Exercise objective: Reproduce only the part of the records that starts with the line containing "Document page, 2000x1125 pixels." and runs through the end of the records, substituting "bounding rectangle" for "bounding box" and leaving everything else unchanged.

Provided information:
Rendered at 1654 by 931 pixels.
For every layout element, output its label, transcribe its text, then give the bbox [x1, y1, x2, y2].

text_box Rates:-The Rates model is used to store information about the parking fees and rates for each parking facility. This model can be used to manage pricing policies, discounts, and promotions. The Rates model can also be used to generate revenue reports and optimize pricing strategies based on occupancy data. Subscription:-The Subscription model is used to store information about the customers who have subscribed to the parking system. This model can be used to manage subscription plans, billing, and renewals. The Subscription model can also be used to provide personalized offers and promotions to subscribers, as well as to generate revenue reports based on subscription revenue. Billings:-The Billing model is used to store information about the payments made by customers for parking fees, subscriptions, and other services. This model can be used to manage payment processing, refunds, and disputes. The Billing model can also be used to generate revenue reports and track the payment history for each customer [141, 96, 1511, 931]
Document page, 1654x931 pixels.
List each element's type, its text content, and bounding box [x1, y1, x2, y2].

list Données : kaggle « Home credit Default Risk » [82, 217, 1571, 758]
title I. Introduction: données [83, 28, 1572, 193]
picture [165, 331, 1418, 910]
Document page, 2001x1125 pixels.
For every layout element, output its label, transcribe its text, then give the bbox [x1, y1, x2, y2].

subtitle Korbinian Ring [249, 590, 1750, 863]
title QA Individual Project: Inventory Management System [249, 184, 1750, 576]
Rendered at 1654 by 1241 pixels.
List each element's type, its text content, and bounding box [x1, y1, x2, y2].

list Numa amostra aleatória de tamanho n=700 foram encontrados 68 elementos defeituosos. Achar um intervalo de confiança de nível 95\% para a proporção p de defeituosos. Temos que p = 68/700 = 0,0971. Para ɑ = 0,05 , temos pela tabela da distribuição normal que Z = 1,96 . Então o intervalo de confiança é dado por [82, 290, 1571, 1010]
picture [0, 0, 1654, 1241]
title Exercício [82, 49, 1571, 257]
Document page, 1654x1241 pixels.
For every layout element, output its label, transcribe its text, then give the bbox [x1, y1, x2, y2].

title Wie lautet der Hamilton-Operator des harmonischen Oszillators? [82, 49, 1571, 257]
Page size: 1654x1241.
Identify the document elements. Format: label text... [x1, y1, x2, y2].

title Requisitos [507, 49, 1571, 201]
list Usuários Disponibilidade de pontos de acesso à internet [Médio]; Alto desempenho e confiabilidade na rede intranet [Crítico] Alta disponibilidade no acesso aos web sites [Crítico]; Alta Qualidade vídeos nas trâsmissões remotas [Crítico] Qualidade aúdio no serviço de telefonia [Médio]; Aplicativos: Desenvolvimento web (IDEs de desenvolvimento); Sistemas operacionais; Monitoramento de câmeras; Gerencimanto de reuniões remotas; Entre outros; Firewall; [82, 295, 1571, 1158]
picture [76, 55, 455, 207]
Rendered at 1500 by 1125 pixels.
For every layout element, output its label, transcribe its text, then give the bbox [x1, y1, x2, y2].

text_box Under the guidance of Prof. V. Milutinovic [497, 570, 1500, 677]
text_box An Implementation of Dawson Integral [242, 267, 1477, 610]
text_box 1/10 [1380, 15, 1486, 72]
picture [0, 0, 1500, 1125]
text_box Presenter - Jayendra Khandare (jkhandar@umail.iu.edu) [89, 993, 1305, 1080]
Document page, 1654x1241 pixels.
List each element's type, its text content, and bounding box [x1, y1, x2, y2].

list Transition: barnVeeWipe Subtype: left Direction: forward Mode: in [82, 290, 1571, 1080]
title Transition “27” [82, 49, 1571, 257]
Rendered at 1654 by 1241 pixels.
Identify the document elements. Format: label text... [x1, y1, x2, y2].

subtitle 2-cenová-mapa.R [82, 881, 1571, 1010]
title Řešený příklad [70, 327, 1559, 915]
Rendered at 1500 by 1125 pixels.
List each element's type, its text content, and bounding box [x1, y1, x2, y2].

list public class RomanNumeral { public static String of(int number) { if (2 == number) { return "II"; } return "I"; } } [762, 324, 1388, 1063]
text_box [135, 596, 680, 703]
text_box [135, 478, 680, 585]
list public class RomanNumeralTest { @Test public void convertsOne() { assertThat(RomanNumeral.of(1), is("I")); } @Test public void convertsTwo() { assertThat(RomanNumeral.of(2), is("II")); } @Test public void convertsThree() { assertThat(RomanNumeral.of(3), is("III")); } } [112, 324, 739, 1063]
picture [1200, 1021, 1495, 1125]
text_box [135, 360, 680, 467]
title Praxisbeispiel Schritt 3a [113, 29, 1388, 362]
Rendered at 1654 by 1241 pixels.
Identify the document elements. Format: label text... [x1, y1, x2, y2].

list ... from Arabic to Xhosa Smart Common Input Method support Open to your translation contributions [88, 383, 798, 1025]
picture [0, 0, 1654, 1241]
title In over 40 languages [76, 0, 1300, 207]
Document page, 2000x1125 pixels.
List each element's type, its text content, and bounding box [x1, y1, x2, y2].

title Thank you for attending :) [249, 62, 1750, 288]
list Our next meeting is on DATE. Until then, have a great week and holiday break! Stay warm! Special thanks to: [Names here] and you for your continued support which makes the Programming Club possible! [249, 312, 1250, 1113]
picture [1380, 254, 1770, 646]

Complete response:
Document page, 2000x1125 pixels.
List each element's type, its text content, and bounding rectangle [x1, y1, x2, y2].

title Thank you for attending :) [249, 62, 1750, 288]
list Our next meeting is on DATE. Until then, have a great week and holiday break! Stay warm! Special thanks to: [Names here] and you for your continued support which makes the Programming Club possible! [249, 312, 1250, 1113]
picture [1380, 254, 1770, 646]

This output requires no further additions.